Keystone has a number of backend drivers that are purportedly able to be replaced by a developer or deployer with their own implementation (e.g. utilizing mongodb as a store for Identity information). Currently these drivers have had significant interface changes each cycle making it difficult for developers to maintain custom (or subclassed) drivers as each release has caused a significant delta in all of the Keystone Driver Interface definitions.
To properly support developers who are implementing drivers for Keystone out of tree, the Keystone Driver Interface need to be stable like the REST API is. This specification is to commit to the interface for each driver and ensure that drivers that are written against Liberty will work with the M-Release of Keystone as well (a minimum of 2-cycle Interface commitment).
Changes to a given driver interface will require compatibility code (to be provided by the developer that is proposing the change) to ensure that the supported window of stability is maintained. This means that when a driver interface change is proposed (via a new version for the specific subsystem), Keystone will need appropriate logic to work with both the new version and any currently supported version.
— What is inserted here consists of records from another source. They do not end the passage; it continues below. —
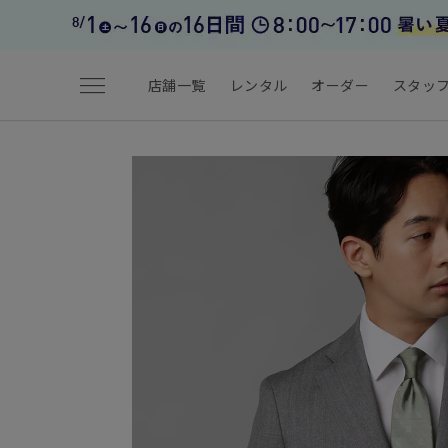
menu
店舗一覧
レンタル
オーダー
スタッ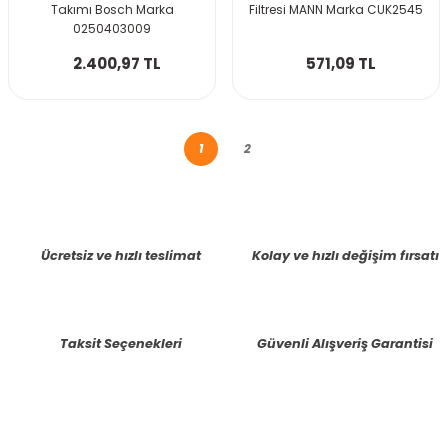
Takımı Bosch Marka
Filtresi MANN Marka CUK2545
0250403009
2.400,97 TL
571,09 TL
1
2
Ücretsiz ve hızlı teslimat
Kolay ve hızlı değişim fırsatı
Taksit Seçenekleri
Güvenli Alışveriş Garantisi
E-BÜLTENE KAYIT OLUN KAMPANYALARIMIZI KAÇIRMAYIN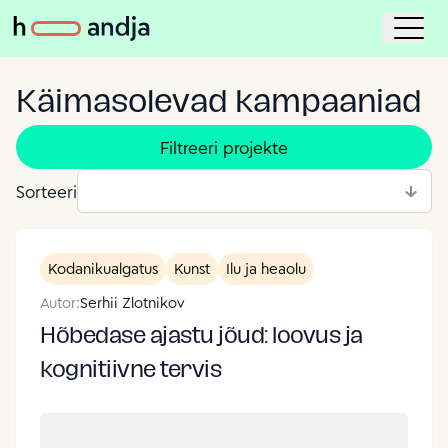
Käimasolevad kampaaniad
Filtreeri projekte
Sorteeri
Kodanikualgatus
Kunst
Ilu ja heaolu
Autor:
Serhii Zlotnikov
Hõbedase ajastu jõud: loovus ja
kognitiivne tervis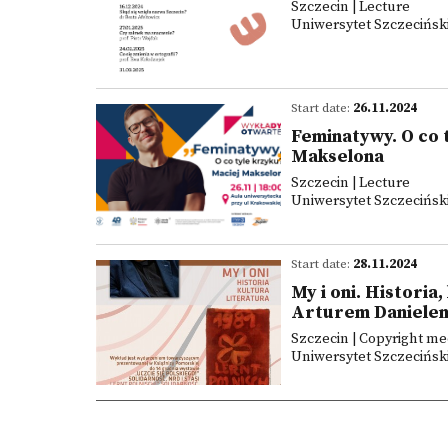
Szczecin | Lecture
Uniwersytet Szczecińsk
Start date:
26.11.2024
Feminatywy. O co 
Makselona
Szczecin | Lecture
Uniwersytet Szczecińsk
Start date:
28.11.2024
My i oni. Historia
Arturem Daniele
Szczecin | Copyright me
Uniwersytet Szczeciński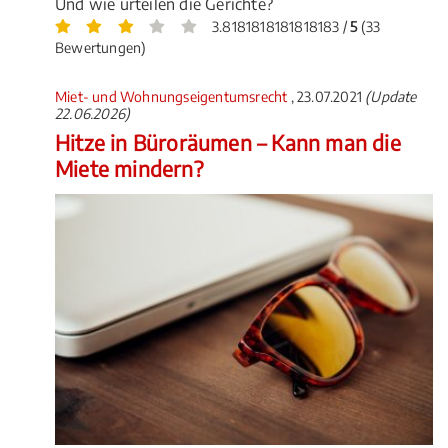
Und wie urteilen die Gerichte?
3.8181818181818183 /
5
(33
Bewertungen)
Miet- und Wohnungseigentumsrecht
, 23.07.2021
(Update
22.06.2026)
Hitze in Büroräumen – Kann man die
Miete mindern?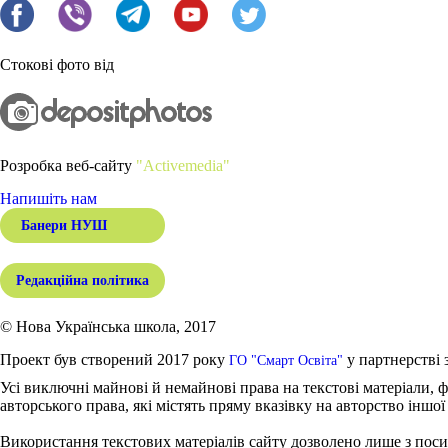
Стокові фото від
Розробка веб-сайту
"Activemedia"
Напишіть нам
Банери НУШ
Редакційна політика
© Нова Українська школа, 2017
Проект був створений 2017 року
у партнерстві 
ГО "Смарт Освіта"
Усі виключні майнові й немайнові права на текстові матеріали, ф
авторського права, які містять пряму вказівку на авторство іншої
Використання текстових матеріалів сайту дозволено лише з поси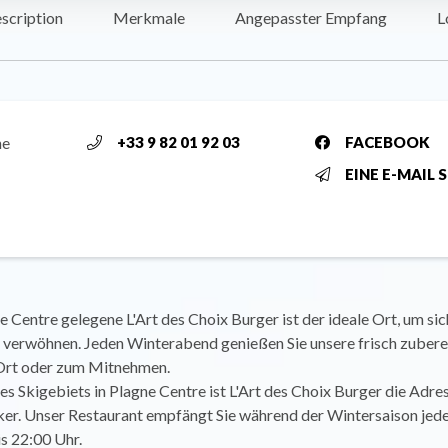
scription
Merkmale
Angepasster Empfang
L
ne
+33 9 82 01 92 03
FACEBOOK
EINE E-MAIL 
e Centre gelegene L'Art des Choix Burger ist der ideale Ort, um si
u verwöhnen. Jeden Winterabend genießen Sie unsere frisch zubere
Ort oder zum Mitnehmen.
s Skigebiets in Plagne Centre ist L'Art des Choix Burger die Adres
er. Unser Restaurant empfängt Sie während der Wintersaison je
s 22:00 Uhr.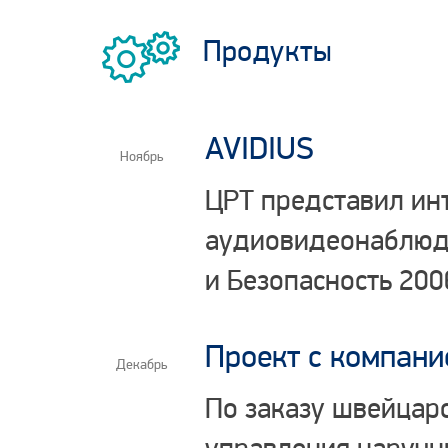
Продукты
AVIDIUS
Ноябрь
ЦРТ представил ин
аудиовидеонаблюде
и Безопасность 200
Проект с компан
Декабрь
По заказу швейцар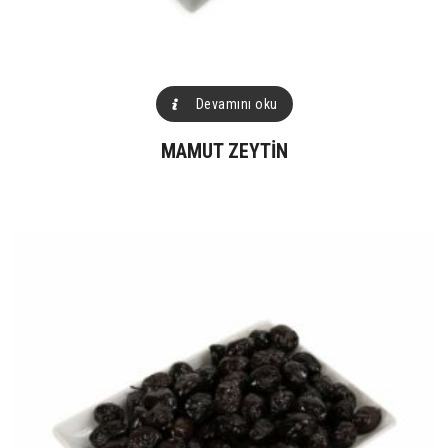
Devamını oku
MAMUT ZEYTIN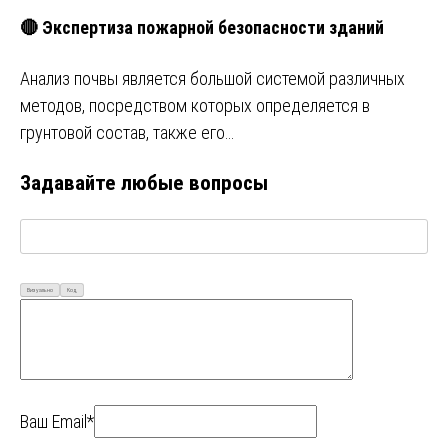
🔴 Экспертиза пожарной безопасности зданий
Анализ почвы является большой системой различных
методов, посредством которых определяется в
грунтовой состав, также его…
Задавайте любые вопросы
Визуально
Код
Ваш Email*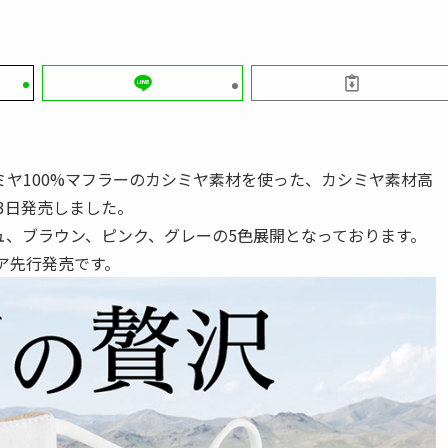
ヤ100%マフラーのカシミヤ素材を使った、カシミヤ素材高
23日発売しました。
ュ、ブラウン、ピンク、グレーの5色展開となっております。
トア先行発売です。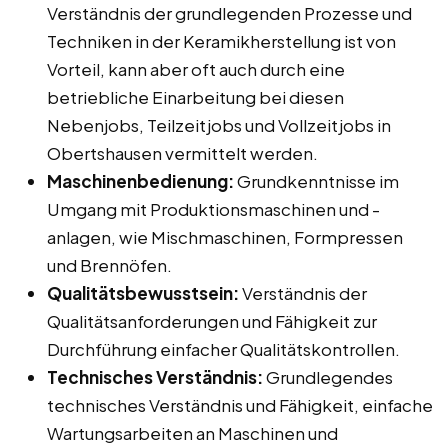
Verständnis der grundlegenden Prozesse und
Techniken in der Keramikherstellung ist von
Vorteil, kann aber oft auch durch eine
betriebliche Einarbeitung bei diesen
Nebenjobs, Teilzeitjobs und Vollzeitjobs in
Obertshausen vermittelt werden.
Maschinenbedienung:
Grundkenntnisse im
Umgang mit Produktionsmaschinen und -
anlagen, wie Mischmaschinen, Formpressen
und Brennöfen.
Qualitätsbewusstsein:
Verständnis der
Qualitätsanforderungen und Fähigkeit zur
Durchführung einfacher Qualitätskontrollen.
Technisches Verständnis:
Grundlegendes
technisches Verständnis und Fähigkeit, einfache
Wartungsarbeiten an Maschinen und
Each subsystem will have it’s driver ABC Base class looked at for a redesign. The keystone stable driver interface definitions will be versioned and Keystone will ensure that it can load any version of the driver interface.
Alternatives include “trying” to ensure we don’t break the driver interface [best effort] or continuing with the current way of allowing interfaces to change between releases. This however, is a sub-optimal experience for deployers and developers.
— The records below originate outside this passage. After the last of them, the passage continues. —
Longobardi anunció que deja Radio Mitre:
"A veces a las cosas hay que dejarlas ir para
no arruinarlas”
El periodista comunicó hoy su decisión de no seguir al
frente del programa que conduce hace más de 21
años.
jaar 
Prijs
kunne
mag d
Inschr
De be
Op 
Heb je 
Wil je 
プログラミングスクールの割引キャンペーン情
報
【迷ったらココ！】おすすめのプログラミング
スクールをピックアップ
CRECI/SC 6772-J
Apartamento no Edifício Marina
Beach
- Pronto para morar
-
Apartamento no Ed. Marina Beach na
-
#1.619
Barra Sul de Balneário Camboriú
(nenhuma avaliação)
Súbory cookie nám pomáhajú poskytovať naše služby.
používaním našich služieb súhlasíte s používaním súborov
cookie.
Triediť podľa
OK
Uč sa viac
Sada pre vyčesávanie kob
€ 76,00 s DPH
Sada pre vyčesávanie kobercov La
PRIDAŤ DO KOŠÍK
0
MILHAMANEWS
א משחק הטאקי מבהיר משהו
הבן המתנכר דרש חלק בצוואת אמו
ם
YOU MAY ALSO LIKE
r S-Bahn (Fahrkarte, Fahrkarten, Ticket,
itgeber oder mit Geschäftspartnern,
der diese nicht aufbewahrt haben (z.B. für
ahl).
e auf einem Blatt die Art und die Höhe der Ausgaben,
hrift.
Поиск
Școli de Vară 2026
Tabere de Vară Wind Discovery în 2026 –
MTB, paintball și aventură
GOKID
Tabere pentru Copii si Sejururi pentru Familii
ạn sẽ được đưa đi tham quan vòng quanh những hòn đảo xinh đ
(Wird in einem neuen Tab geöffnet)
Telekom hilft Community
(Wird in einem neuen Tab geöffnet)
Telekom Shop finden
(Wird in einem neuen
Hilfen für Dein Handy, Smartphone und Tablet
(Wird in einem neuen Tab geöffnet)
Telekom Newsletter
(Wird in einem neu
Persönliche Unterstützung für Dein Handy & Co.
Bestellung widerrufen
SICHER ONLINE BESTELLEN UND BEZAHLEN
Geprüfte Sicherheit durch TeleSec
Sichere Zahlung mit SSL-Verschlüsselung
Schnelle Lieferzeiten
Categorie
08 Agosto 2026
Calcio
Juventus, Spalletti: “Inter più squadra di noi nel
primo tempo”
Changes to the driver interfaces to address Security concerns could become more difficult. There should be no direct security impact. Each driver interface definition will need to be reviewed, but this is the same as any change impacting a given driver interface.
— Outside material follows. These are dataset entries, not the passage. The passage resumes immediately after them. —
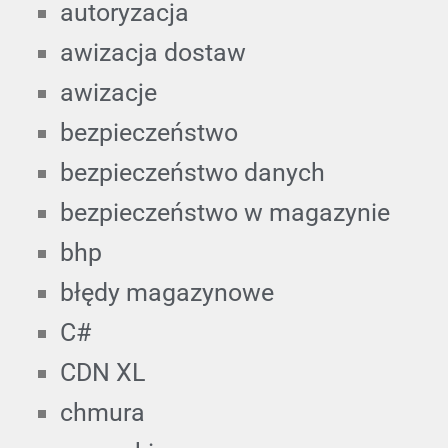
autoryzacja
awizacja dostaw
awizacje
bezpieczeństwo
bezpieczeństwo danych
bezpieczeństwo w magazynie
bhp
błędy magazynowe
C#
CDN XL
chmura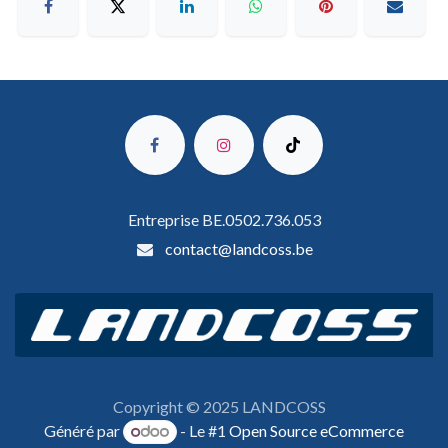
Entreprise BE.0502.736.053
contact@landcoss.be
Copyright © 2025 LANDCOSS
Généré par
- Le #1
Open Source eCommerce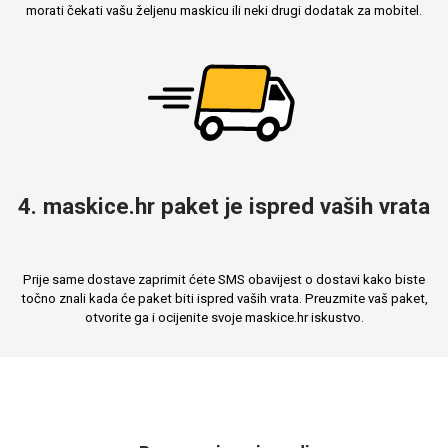
morati čekati vašu željenu maskicu ili neki drugi dodatak za mobitel.
4. maskice.hr paket je ispred vaših vrata
Prije same dostave zaprimit ćete SMS obavijest o dostavi kako biste
točno znali kada će paket biti ispred vaših vrata. Preuzmite vaš paket,
otvorite ga i ocijenite svoje maskice.hr iskustvo.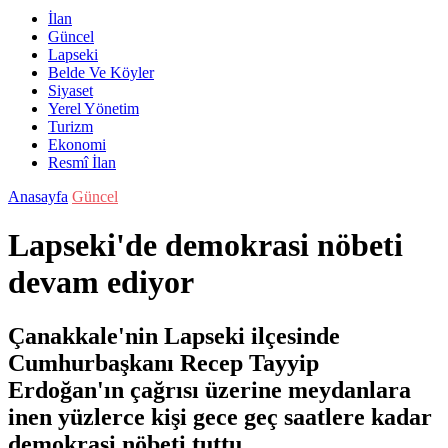
İlan
Güncel
Lapseki
Belde Ve Köyler
Siyaset
Yerel Yönetim
Turizm
Ekonomi
Resmî İlan
Anasayfa
Güncel
Lapseki'de demokrasi nöbeti
devam ediyor
Çanakkale'nin Lapseki ilçesinde
Cumhurbaşkanı Recep Tayyip
Erdoğan'ın çağrısı üzerine meydanlara
inen yüzlerce kişi gece geç saatlere kadar
demokrasi nöbeti tuttu.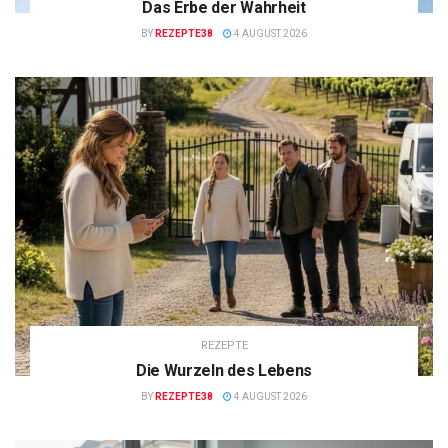
Das Erbe der Wahrheit
BY
REZEPTE38
4 AUGUST 2026
REZEPTE
Die Wurzeln des Lebens
BY
REZEPTE38
4 AUGUST 2026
No notification changes should be needed.
No changes to end users.
No expected performance changes.
Deployers will be able to utilize drivers for more versions of Keystone than before. However, there should be minimal deployer impact.
Developers will need to be aware of how to change the driver interface definitions. This will include needing to develop the compatibility layer if a driver interface needs to be changed so previous versions of the driver can be loaded.
- gyee (Guang Yee)
- ajayaa (Ajaya Agrawal)
- rushiagr (Rushi Agrawal)
- Evaluate and develop the stable interfaces for the following subsystems:
- Token Persistence
- Token Provider
- Endpoint Policy
Documentation on how to update the driver interfaces and what is expected in compatibility will be needed. Clear indication of the driver interface definitions will need to be clearly indicated in our documents.